Dataset content ▸
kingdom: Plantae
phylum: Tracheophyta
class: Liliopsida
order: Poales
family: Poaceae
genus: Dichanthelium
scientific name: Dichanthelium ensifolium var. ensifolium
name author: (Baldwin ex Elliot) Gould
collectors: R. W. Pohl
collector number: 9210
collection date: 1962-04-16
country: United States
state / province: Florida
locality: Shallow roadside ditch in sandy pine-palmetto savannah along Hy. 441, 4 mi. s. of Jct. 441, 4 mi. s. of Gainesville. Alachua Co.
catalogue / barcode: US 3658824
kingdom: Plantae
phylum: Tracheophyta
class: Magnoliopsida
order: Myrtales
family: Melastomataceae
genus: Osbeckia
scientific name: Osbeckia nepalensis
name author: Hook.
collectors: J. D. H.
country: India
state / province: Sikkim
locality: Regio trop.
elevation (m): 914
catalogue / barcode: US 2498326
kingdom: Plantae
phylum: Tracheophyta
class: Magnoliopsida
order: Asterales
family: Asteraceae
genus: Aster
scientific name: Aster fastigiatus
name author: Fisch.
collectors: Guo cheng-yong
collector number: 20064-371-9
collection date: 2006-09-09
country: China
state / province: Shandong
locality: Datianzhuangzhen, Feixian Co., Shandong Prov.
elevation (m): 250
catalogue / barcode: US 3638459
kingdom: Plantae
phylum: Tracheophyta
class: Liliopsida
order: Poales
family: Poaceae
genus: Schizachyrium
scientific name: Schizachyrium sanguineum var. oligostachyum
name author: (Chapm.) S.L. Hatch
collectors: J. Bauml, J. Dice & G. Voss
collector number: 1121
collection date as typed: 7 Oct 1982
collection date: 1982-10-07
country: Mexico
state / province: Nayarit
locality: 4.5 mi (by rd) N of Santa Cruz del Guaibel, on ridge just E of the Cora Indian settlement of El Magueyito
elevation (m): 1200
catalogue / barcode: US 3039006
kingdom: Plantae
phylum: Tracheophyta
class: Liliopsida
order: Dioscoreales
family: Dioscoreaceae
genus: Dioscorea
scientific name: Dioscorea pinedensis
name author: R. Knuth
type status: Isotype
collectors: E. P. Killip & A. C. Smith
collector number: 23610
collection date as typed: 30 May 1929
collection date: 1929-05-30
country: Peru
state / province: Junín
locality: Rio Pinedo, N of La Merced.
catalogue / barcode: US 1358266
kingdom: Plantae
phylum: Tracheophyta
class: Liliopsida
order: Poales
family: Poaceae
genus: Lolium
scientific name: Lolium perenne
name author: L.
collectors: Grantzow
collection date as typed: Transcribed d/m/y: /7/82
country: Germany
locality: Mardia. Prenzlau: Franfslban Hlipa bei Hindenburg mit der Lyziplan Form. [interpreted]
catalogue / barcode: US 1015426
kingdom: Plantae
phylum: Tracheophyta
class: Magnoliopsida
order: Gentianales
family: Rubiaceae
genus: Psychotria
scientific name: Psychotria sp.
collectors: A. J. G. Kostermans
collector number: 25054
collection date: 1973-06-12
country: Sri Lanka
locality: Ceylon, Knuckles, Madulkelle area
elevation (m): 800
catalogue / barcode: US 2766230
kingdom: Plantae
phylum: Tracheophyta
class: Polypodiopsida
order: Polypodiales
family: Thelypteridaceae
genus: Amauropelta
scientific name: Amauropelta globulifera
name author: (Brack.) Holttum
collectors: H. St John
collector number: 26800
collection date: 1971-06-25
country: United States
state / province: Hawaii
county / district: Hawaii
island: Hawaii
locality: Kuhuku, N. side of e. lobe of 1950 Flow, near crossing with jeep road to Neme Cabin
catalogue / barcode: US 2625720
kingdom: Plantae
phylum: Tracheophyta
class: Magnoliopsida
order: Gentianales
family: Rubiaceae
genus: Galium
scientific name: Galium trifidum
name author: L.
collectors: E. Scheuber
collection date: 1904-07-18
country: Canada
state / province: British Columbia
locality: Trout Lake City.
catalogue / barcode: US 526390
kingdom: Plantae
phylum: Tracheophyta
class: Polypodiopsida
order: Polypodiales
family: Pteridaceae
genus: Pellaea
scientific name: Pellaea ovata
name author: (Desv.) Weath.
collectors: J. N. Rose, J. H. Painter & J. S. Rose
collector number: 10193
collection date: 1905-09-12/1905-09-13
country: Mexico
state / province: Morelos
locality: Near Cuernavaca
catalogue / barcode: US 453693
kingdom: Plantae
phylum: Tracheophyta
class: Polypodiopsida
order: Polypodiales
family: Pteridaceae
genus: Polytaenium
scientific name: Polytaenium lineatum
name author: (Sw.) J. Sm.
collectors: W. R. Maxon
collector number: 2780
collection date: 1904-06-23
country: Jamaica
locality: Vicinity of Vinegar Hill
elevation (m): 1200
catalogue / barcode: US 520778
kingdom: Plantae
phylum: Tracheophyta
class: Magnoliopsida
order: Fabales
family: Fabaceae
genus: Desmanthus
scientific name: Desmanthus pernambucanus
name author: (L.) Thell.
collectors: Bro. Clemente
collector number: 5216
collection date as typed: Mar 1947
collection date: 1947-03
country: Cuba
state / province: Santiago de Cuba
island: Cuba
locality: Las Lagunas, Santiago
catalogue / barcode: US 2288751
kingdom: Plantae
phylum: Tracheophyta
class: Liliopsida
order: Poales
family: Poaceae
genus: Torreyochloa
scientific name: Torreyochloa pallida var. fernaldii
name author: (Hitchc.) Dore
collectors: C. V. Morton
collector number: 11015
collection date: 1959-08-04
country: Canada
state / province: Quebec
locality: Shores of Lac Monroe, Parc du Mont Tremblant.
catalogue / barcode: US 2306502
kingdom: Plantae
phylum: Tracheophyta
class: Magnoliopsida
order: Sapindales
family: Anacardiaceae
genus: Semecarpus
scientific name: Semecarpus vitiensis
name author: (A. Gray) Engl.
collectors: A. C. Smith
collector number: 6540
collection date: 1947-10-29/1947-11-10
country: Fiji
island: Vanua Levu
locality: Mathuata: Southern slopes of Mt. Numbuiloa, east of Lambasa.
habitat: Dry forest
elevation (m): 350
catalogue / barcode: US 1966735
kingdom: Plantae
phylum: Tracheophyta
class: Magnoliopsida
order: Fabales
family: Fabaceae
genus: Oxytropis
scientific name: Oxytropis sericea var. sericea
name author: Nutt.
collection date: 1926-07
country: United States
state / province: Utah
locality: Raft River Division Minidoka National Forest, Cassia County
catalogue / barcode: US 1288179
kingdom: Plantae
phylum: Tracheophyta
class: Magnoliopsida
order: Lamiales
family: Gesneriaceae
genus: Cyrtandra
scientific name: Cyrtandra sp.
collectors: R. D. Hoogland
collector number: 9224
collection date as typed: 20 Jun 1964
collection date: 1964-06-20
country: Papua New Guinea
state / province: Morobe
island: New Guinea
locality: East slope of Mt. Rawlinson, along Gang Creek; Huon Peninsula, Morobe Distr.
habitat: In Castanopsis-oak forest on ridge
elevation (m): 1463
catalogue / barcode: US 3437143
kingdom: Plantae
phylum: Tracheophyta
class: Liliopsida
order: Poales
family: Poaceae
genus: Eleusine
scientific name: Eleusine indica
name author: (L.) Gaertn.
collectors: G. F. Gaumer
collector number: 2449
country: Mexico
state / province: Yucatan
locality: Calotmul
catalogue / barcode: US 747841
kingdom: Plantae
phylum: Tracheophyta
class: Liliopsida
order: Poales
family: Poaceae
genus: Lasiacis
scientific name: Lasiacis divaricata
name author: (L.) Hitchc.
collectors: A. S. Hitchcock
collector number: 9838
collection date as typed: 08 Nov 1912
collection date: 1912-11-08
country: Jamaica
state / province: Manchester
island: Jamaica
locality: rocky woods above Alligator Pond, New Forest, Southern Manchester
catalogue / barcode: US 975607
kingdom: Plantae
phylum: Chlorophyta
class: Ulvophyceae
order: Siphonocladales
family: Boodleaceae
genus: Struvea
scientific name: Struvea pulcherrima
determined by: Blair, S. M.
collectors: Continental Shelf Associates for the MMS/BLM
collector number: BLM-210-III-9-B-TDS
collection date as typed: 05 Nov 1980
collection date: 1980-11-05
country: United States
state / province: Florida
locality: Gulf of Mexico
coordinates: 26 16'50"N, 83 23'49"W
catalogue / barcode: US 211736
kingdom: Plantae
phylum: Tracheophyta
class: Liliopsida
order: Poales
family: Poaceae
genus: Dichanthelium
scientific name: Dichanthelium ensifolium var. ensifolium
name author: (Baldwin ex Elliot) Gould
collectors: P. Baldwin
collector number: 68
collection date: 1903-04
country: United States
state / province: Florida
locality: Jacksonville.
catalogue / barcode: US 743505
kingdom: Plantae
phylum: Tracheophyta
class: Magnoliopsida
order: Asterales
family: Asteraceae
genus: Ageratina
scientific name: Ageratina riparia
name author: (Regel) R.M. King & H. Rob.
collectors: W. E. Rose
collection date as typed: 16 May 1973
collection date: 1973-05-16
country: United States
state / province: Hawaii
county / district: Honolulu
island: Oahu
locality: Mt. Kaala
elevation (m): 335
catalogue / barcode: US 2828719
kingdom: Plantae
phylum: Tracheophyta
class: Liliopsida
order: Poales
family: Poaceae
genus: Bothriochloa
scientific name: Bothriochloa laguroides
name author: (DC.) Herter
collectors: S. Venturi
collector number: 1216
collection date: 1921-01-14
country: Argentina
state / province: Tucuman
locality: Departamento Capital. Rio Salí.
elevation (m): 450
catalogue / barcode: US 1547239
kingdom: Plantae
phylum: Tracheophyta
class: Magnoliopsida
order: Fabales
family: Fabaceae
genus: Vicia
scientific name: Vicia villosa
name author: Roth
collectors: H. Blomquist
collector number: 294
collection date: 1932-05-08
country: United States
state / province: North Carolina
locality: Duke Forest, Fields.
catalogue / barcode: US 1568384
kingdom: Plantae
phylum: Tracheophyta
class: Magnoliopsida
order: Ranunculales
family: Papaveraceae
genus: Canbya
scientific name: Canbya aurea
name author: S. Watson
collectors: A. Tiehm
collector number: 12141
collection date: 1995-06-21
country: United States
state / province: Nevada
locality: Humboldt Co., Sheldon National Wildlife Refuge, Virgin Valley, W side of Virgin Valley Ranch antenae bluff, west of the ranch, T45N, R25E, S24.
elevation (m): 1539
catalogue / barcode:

What you will do ▸
Duplicate the lines above, from the one containing "genus: Ageratina" down through the one containing "scientific name: Vicia villosa", including both of those lines and changing nothing.

Output of the task ▸
genus: Ageratina
scientific name: Ageratina riparia
name author: (Regel) R.M. King & H. Rob.
collectors: W. E. Rose
collection date as typed: 16 May 1973
collection date: 1973-05-16
country: United States
state / province: Hawaii
county / district: Honolulu
island: Oahu
locality: Mt. Kaala
elevation (m): 335
catalogue / barcode: US 2828719
kingdom: Plantae
phylum: Tracheophyta
class: Liliopsida
order: Poales
family: Poaceae
genus: Bothriochloa
scientific name: Bothriochloa laguroides
name author: (DC.) Herter
collectors: S. Venturi
collector number: 1216
collection date: 1921-01-14
country: Argentina
state / province: Tucuman
locality: Departamento Capital. Rio Salí.
elevation (m): 450
catalogue / barcode: US 1547239
kingdom: Plantae
phylum: Tracheophyta
class: Magnoliopsida
order: Fabales
family: Fabaceae
genus: Vicia
scientific name: Vicia villosa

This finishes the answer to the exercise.